Holding a hand out, grasping air at first, Aran - Book - sat, knee pulled up and chin resting on the kneecap. She was curled up tightly in the unfamiliar ship, senses eased past the hull for once to 'see' into space. Blinding, distracting - but she needed the awareness now she so often forsook.
What was she even doing anymore? The question was like a cancerous rot, eating at her thoughts and coloring everything she considered or did. What she wanted to do was at-odds with what she had to do, letting out a slow breath and taking stock, lining up actions one by one in her mind.
With the Force equivalent of two hands she took the few fragile bonds in her mind and shattered them, breaking the tenuous connections sharply and painfully. What few she had couldn't be used for anything now - not what she feared they could, or anything else. They were as brittle as old carvings - easy to break. She could remember a time when they were as strong and ever-lasting as mountain rock. She felt hollow as they crumbled and broke, an echo of regret as she shook out a hand.
Everything changed though, and the voices - people - who said nothing had, that she'd refused to change, were in conflict with the discussions in her mind. She'd seen the underbelly of the galaxy, seen the corruption in the ranks of the Republic and Empire, and still couldn't tell which was worse. A place offering choices but giving ashes and lies or a place offering strength and crushing the weak.
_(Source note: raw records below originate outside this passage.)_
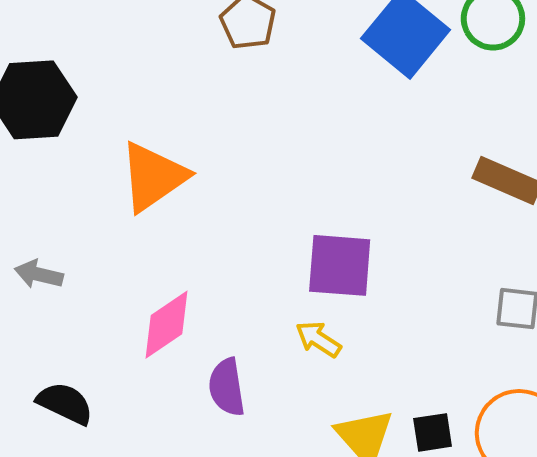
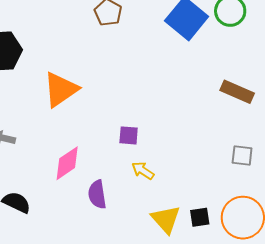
purple square: (340, 265) -> (129, 135), moved, size x0.6

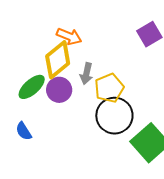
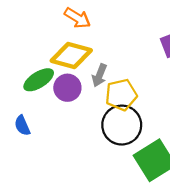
orange arrow: (69, 36) -> (77, 18), moved
yellow diamond: (58, 60) -> (71, 55), turned 45

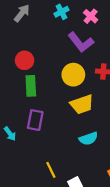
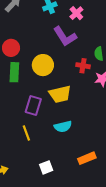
yellow circle: (73, 75) -> (43, 65), moved
purple rectangle: (35, 120) -> (33, 105), moved
yellow line: (51, 170) -> (26, 133), moved

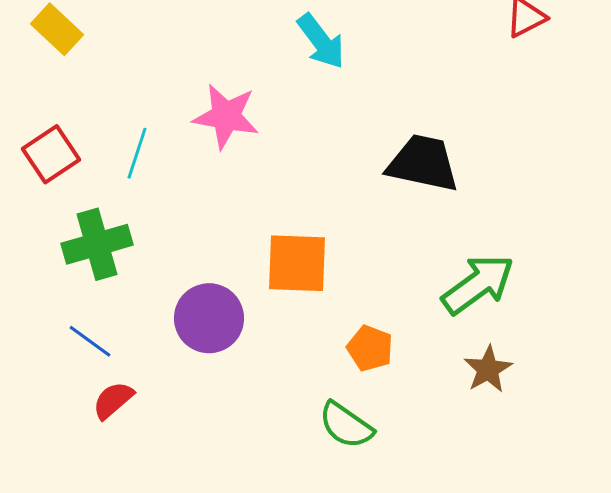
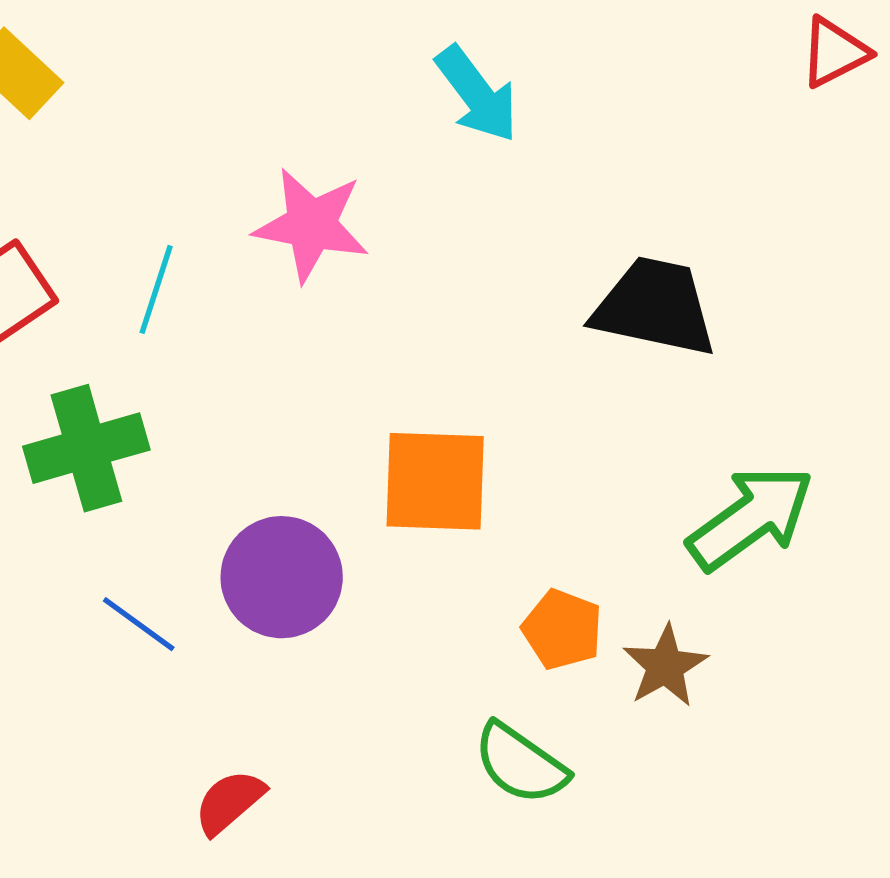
blue line: (90, 341) -> (139, 624), moved
brown star: (488, 369) -> (665, 666), moved
red semicircle: (113, 400) -> (229, 802), moved

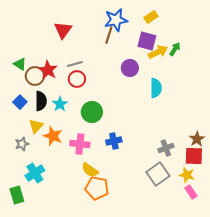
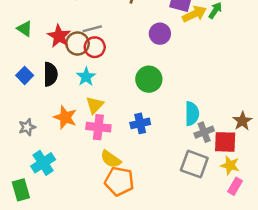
brown circle: (35, 76) -> (77, 44), moved
cyan semicircle: (156, 88) -> (192, 114), moved
cyan star: (60, 104) -> (86, 77), moved
green circle: (92, 112) -> (149, 79), moved
yellow triangle: (36, 126) -> (95, 105), moved
red square: (194, 156) -> (225, 142), moved
gray square: (158, 174) -> (194, 164), turned -35
pink rectangle: (191, 192) -> (235, 186), turned 64

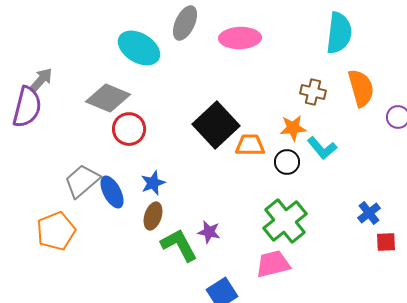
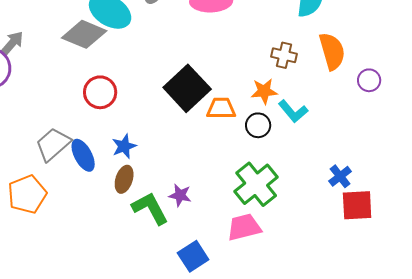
gray diamond: (108, 98) -> (84, 34), moved
red square: (386, 242) -> (357, 205), size x1.6

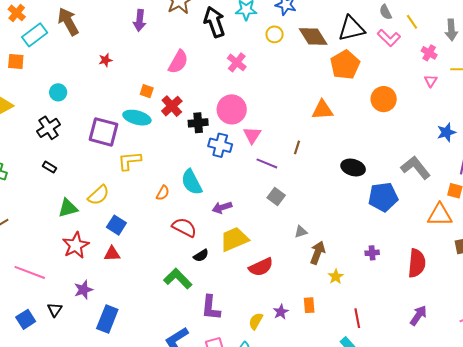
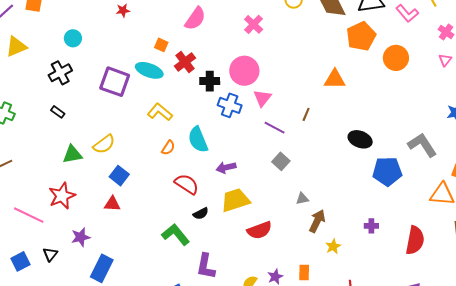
orange circle: (384, 99) -> (396, 58), moved
yellow L-shape: (129, 161) -> (160, 112), moved, turned 40
red star: (76, 245) -> (62, 196), moved

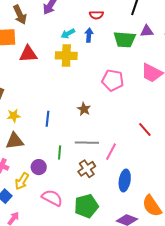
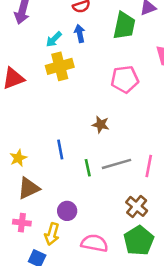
green trapezoid: (125, 39) -> (124, 26), turned -65
green line: (60, 152) -> (88, 168), moved
brown cross: (87, 169) -> (137, 206), moved

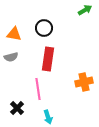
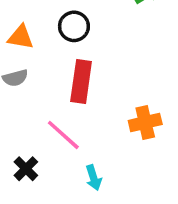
pink line: (38, 89) -> (63, 135), turned -40
cyan arrow: (48, 117) -> (94, 178), moved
How was giving up the family and home she'd forged for herself helpful? Why was distrust for someone who'd broken a confidence wrong? Why were a thousand other inconsistencies, a hundred tiny lies of the Republic, a hundred tiny lies by the Senate, a hundred tiny pacifications by the Order, why were they all acceptable? Why was questioning counted as treason?
Her head turned slightly.
She'd been prepared to answer whatever the Masters had wanted to ask - within reason, within the normal bounds of her frequent evasions and temporizations. But the force-cuffs so soon after her time with Dimmy had brought out deep-seated fears, ones not addressed. Being blinded had heralded some of the worst times, from the resurgence of her old Darth and his meddling in her life, to the abrupt blackness and confusion of colors and vague shapes knowing she had technology crawling in her skull, a worm in her brain she couldn't claw free from. The helplessness, the deafening loss of what she considered sight - it had been a blow to have that demanded. Maybe Drakkan was right and she should've known better - but even then she'd wanted to believe that there was some measure of trust, that someone didn't think her a traitor in the wings.
Maybe that's what broke her restraints on her actions. Maybe the confusion from talking with Shae and leaving hadn't been enough, maybe the night awake on her ship had left her thinking less clearly but if faced with the same situation again Book wondered if she'd still act the same. She turned her head, hoping that her silence wouldn't be questioned as she let her thoughts turn inward.
She'd had so many things to say to Shae that night, so many times she'd bitten back words because harping there were the blunt statements from her former Master. How could they work as a Master and Padawan when Shae couldn't understand what drove her, and she couldn't understand what drove Shae. And before even that was the growing feeling that she had come to the decision dishonestly, sabers and threats at her back. If she hadn't come to the Order honestly, as Eron has suggested, maybe she would've had a different type of restraint, a different view. Maybe Tython wouldn't have been a second prison to her if underneath it all was the thought that she really didn't belong.
But none of it, her reasons for anything or whatever excuses she could or would've given, none of it mattered now. She hadn't even been sure she was going to leave the planet but the sheer possibility of reaching out for a friend had been, what? The confusion had been enough to leave her sitting on her ship, half asleep and lost in her thoughts that night weeks ago, docked still at Tython. And now... She could return to the underworld, set herself back up once more as a shadow-dealer. Until things calmed down she'd have to destroy Sanguine now, hide under a new alias, build her work back up. She'd be surprised if her accounts hadn't been seized, watchdogs set on any exiting transactions and she didn't know how to launder credits that competently.
Living that life would be hard, the 'luka knew. And it'd end as well, once she could no longer weave or spin a web well enough to protect herself and whatever assets she built up. Even if she managed a successful crime syndicate or shipping company there would always be the blaster at the back and upward-climbing miscreants to watch for.
She closed her hand into a fist. She still had another option too, one that teased her mind and thoughts with the elusive reason she'd left everything in chaos in the first place. She could give in to expectations and perhaps even end up free.
"The Force shall free me," she muttered low under her breath. Slithering through her mind was the soft sweet call to just stop, to give up, to just... go back. No matter what she picked she'd have to make her way forward.
It was a heavy realization but whatever home she'd eeked out in the Republic was gone forever.